_Records_.
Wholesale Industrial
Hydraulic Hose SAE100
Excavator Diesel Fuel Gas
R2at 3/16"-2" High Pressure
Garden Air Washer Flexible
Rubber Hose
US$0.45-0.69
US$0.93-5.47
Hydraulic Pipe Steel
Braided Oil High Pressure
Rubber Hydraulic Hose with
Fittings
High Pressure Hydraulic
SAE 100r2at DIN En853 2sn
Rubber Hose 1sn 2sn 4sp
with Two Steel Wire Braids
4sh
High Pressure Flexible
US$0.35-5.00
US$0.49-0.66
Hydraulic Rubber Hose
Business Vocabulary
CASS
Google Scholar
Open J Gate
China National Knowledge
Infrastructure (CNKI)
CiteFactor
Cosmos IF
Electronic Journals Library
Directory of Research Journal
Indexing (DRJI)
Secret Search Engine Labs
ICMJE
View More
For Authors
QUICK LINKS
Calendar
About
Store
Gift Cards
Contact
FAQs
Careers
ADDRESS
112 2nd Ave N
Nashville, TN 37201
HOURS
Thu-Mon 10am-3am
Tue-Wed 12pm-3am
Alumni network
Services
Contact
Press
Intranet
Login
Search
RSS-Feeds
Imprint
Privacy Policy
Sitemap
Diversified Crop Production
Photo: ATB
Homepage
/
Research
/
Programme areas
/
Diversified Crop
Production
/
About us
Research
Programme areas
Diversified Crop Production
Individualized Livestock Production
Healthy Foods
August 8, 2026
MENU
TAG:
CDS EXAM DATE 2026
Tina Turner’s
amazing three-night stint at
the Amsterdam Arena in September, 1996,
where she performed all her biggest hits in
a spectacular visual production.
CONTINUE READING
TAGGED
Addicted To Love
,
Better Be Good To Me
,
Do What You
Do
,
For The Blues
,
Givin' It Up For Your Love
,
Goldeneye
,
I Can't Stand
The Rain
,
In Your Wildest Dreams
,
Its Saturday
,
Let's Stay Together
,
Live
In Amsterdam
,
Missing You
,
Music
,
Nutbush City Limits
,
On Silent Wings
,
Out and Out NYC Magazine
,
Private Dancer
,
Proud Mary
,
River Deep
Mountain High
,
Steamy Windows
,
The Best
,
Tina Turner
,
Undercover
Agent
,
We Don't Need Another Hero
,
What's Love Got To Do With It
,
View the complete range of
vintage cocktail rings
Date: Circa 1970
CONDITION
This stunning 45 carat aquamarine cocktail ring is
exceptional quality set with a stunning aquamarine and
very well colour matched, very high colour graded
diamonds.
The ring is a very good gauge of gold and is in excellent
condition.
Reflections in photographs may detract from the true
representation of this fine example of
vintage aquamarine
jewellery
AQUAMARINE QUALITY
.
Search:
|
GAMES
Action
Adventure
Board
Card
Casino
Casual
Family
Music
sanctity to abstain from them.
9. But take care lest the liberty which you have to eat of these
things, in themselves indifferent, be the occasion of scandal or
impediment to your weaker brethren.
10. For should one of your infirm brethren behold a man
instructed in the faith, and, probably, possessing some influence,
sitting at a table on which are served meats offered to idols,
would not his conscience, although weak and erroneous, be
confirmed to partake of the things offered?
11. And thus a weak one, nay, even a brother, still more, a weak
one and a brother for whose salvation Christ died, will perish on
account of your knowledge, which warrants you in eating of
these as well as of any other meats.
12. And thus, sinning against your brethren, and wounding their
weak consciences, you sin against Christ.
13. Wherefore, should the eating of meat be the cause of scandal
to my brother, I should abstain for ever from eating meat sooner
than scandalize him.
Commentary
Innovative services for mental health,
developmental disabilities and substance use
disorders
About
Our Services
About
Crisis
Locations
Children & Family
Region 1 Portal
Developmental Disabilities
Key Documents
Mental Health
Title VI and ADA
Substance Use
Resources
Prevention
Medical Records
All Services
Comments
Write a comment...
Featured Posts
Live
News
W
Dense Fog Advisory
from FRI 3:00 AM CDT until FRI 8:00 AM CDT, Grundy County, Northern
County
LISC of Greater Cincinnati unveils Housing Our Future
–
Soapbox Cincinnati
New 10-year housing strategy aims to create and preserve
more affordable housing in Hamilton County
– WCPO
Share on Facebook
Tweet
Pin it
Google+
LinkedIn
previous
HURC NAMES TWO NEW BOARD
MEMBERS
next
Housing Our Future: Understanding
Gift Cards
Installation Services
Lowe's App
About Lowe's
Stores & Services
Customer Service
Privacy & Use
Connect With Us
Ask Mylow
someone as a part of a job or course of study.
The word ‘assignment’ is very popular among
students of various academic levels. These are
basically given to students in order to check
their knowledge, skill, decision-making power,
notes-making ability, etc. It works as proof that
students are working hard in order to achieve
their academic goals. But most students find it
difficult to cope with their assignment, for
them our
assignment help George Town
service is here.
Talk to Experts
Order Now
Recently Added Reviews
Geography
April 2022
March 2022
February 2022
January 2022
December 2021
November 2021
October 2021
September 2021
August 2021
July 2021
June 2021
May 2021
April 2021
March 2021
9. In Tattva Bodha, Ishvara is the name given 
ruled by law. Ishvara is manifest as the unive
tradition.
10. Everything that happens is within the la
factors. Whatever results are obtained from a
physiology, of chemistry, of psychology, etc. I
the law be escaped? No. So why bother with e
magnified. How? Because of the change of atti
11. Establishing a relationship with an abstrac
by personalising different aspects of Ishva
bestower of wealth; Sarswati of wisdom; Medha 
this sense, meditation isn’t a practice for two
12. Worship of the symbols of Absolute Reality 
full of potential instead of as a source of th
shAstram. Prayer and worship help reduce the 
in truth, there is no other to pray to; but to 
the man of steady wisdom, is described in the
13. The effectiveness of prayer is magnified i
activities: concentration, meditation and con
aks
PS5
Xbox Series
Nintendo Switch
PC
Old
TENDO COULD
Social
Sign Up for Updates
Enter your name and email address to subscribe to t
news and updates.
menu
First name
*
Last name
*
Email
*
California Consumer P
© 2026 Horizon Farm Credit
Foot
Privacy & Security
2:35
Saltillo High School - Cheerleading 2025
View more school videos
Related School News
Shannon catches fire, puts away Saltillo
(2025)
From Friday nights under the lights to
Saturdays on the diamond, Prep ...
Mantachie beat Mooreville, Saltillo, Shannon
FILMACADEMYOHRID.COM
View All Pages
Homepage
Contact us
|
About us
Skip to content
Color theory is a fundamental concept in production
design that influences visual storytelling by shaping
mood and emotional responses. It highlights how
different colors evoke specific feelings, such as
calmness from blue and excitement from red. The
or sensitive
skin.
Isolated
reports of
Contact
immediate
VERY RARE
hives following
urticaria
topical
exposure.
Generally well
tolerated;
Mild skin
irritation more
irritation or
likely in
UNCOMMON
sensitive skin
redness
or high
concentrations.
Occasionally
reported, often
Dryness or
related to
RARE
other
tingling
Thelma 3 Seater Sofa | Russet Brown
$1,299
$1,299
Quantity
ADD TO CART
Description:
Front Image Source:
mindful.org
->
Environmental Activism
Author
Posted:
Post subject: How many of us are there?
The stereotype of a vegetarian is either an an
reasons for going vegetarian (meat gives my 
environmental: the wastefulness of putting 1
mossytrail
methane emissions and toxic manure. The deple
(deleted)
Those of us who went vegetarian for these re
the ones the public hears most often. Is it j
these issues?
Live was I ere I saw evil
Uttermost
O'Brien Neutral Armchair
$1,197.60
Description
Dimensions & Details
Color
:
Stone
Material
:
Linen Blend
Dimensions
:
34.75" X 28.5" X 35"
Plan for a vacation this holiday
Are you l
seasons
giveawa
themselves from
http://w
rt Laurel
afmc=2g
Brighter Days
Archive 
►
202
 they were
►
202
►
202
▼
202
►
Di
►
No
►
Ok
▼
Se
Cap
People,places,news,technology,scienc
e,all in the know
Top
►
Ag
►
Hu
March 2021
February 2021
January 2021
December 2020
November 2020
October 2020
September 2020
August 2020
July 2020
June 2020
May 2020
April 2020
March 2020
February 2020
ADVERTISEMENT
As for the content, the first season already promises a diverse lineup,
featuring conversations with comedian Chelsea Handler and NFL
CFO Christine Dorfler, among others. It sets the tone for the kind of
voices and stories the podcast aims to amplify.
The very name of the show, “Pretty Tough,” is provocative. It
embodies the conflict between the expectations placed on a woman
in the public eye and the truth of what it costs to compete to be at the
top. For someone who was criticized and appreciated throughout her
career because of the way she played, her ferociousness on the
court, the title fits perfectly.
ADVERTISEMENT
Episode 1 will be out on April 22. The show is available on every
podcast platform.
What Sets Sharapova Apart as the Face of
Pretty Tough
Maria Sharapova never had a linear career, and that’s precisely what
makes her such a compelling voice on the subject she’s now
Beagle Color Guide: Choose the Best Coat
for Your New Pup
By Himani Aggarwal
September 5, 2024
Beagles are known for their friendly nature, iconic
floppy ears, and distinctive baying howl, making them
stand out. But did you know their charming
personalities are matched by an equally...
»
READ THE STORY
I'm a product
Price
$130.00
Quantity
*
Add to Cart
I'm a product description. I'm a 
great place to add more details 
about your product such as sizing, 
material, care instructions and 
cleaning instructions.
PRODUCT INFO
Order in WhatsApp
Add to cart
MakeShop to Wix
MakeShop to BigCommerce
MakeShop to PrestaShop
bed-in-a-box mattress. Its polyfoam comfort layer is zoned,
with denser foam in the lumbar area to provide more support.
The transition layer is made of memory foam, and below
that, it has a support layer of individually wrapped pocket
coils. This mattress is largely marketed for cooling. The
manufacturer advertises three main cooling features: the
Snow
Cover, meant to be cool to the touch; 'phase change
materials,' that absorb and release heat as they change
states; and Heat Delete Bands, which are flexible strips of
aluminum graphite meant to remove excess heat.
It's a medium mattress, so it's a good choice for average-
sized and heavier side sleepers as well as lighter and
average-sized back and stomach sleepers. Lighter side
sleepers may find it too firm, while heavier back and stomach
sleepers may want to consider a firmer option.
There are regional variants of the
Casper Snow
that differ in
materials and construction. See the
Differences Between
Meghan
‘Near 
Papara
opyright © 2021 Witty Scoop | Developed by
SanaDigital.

_What to do_. Copy every line in the records above that contains the word "their".

_Response_.
12. And thus, sinning against your brethren, and wounding their
their knowledge, skill, decision-making power,
their academic goals. But most students find it
difficult to cope with their assignment, for
Beagles are known for their friendly nature, iconic
stand out. But did you know their charming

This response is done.